Project information
Project manager at Linnaeus University
Marcelo Milrad
Other project members at Linnaeus University
Nuno Otero, Anita Mirijamdotter, Romain Herault
Participating organizations
Linnaeus University, Umeå University (host university), University of Gothenburg, University of Gävle, Halmstad University, Jönköping University, University West, KTH Royal Institute of Technology and Mid Sweden University
Financier
Swedish Research Council (Vetenskapsrådet)
Timetable
Sept 2021–Aug 2026
Subject
Computer and Information Science, Media Technology (Department of Computer Science and Media Technology, Faculty of Technology)
Website
Graderesearch.umu.se/en/liked
More about the project
The graduate school Learning, interacting, and knowing in a digitalised world (LIKED) is a joint national venture involving nine Swedish universities. LIKED rests on the assumption that the digitalization of society results in challenges and opportunities for learning and education that call for transformations – from current to future practices.
Digital technologies cannot merely be understood as providing access to new resources for learning, interacting, and knowing, they provide new dimensions.
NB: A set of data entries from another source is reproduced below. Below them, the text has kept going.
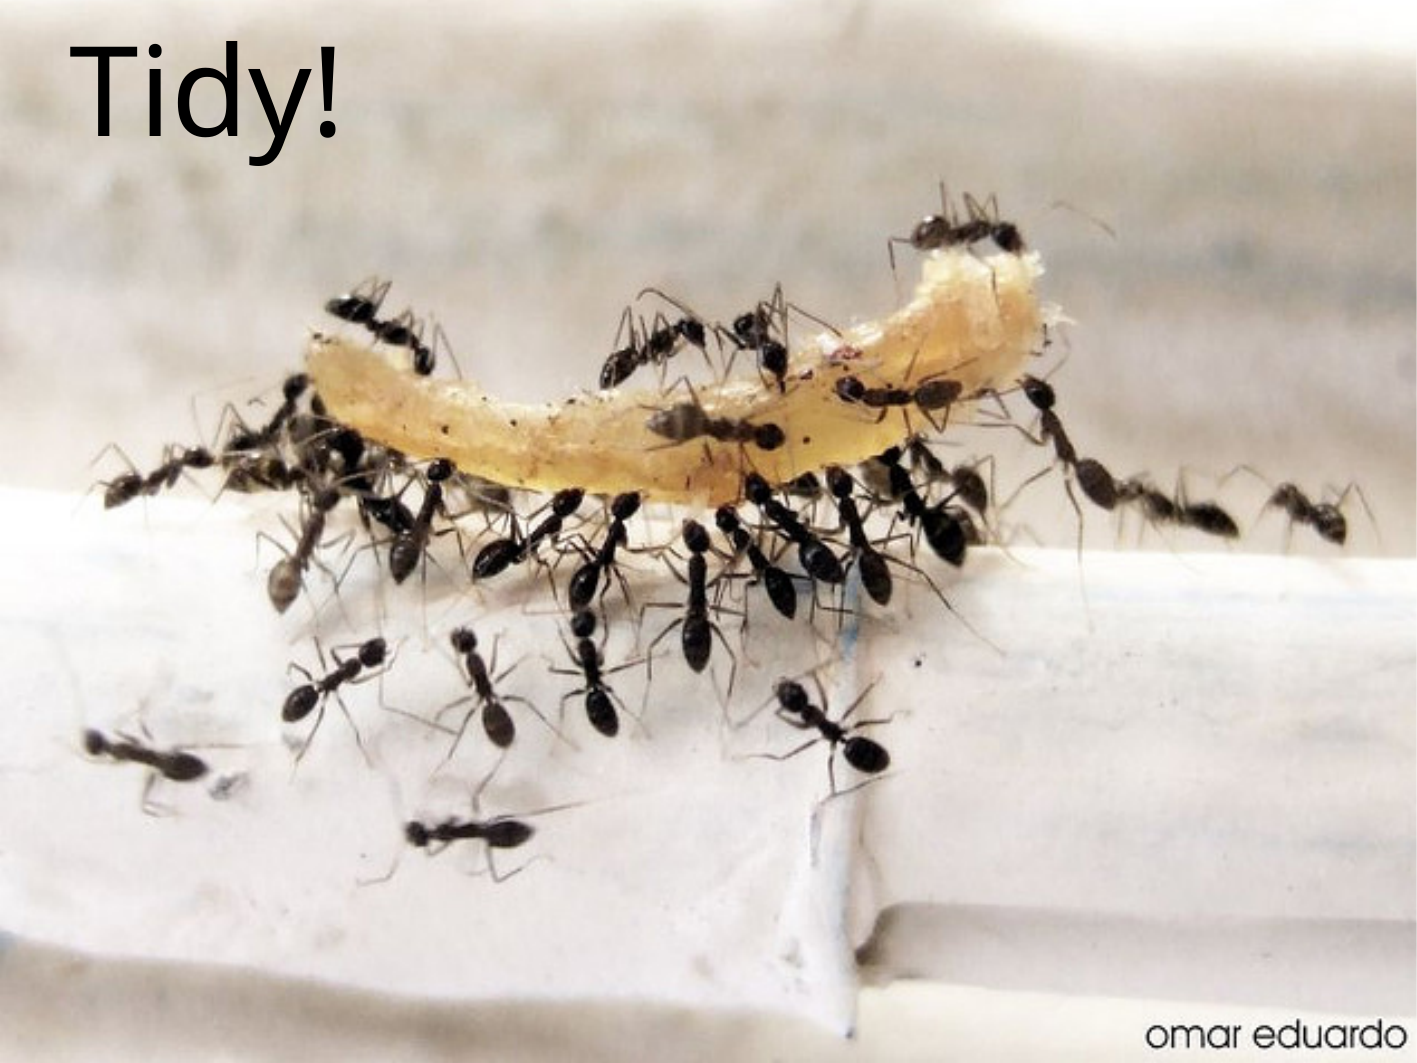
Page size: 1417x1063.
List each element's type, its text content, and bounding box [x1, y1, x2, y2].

text_box Tidy! [0, 14, 416, 161]
picture [0, 0, 1417, 1063]
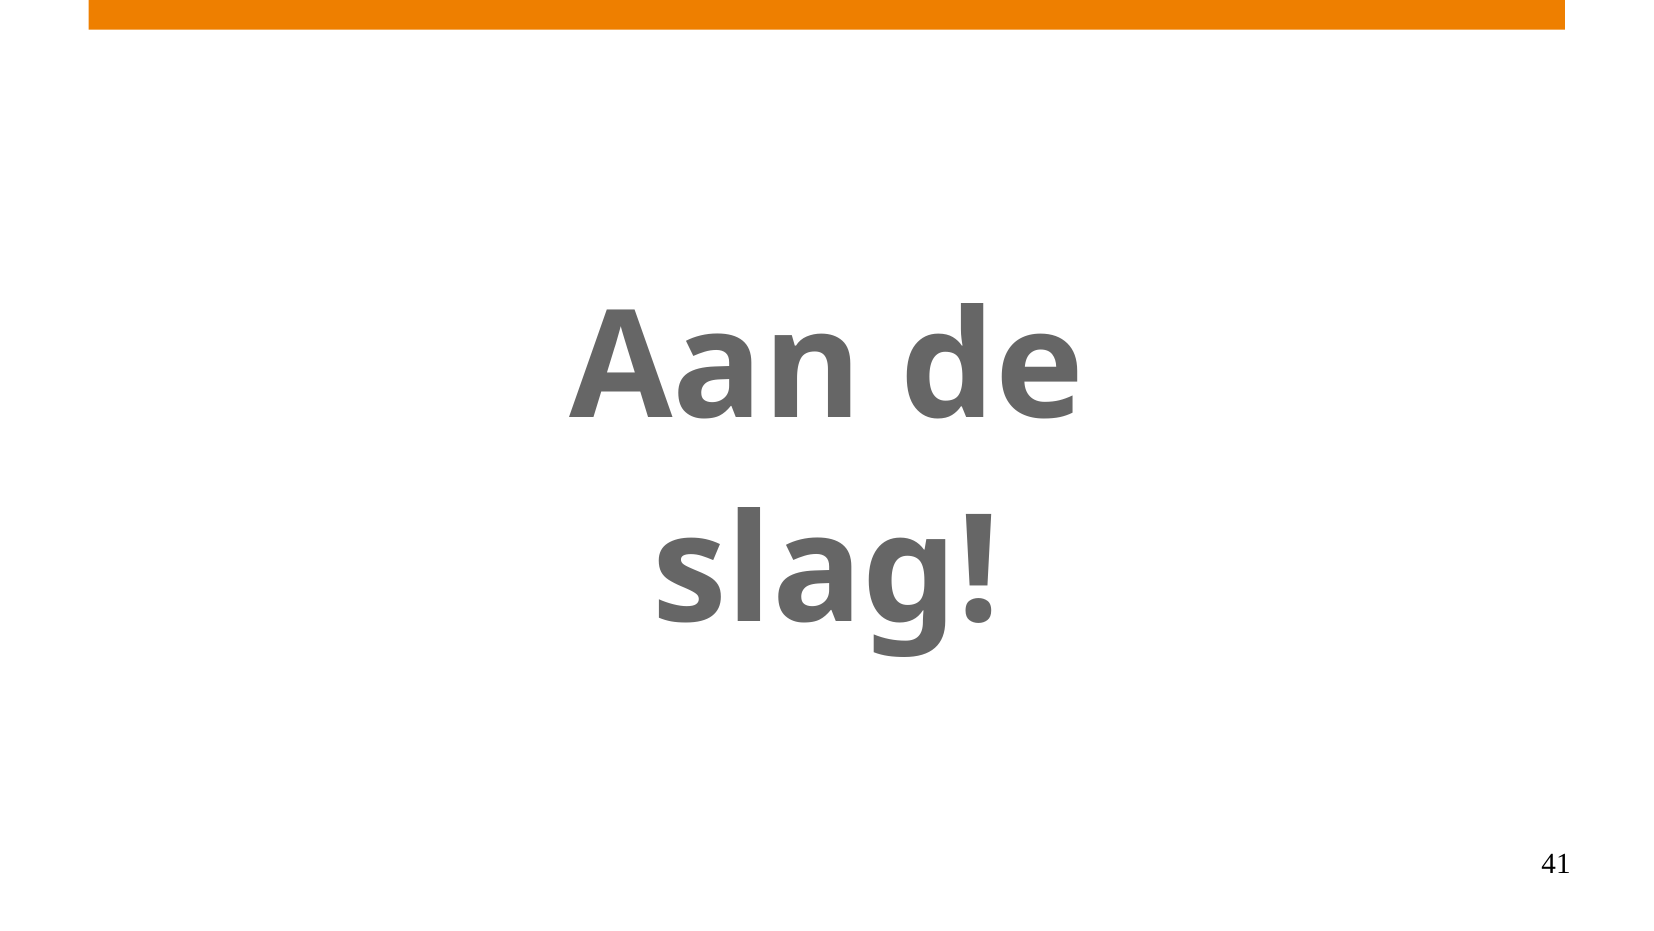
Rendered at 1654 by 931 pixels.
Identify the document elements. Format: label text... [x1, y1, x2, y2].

title Aan de slag! [380, 266, 1273, 657]
text_box [88, 0, 1565, 30]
The ongoing digitalization processes in society creates a situation in which not only students but citizens at large need competences for handling everyday life that differ from those in pre-digital times.
LIKED will address issues in relation to how the digitalization of society will change the conditions for teaching and learning in education at large, as activities intended to provide competences for handling everyday life in a digitalized society, how these competences can be described, analysed, and understood in terms of learning, interaction, and knowing in a digitalized world. LIKED will have the role of being a research environment of high scientific quality. The participating universities will collaborate to provide courses based on their expertises in the field, such as various research methods, different theoretical perspectives, analysis tools and design issues in research.
The project is part of the research in the Computational Thinking and Coding Skills in Schools (CoCoS) research group and the Linnaeus Knowledge Environment Digital Transformations.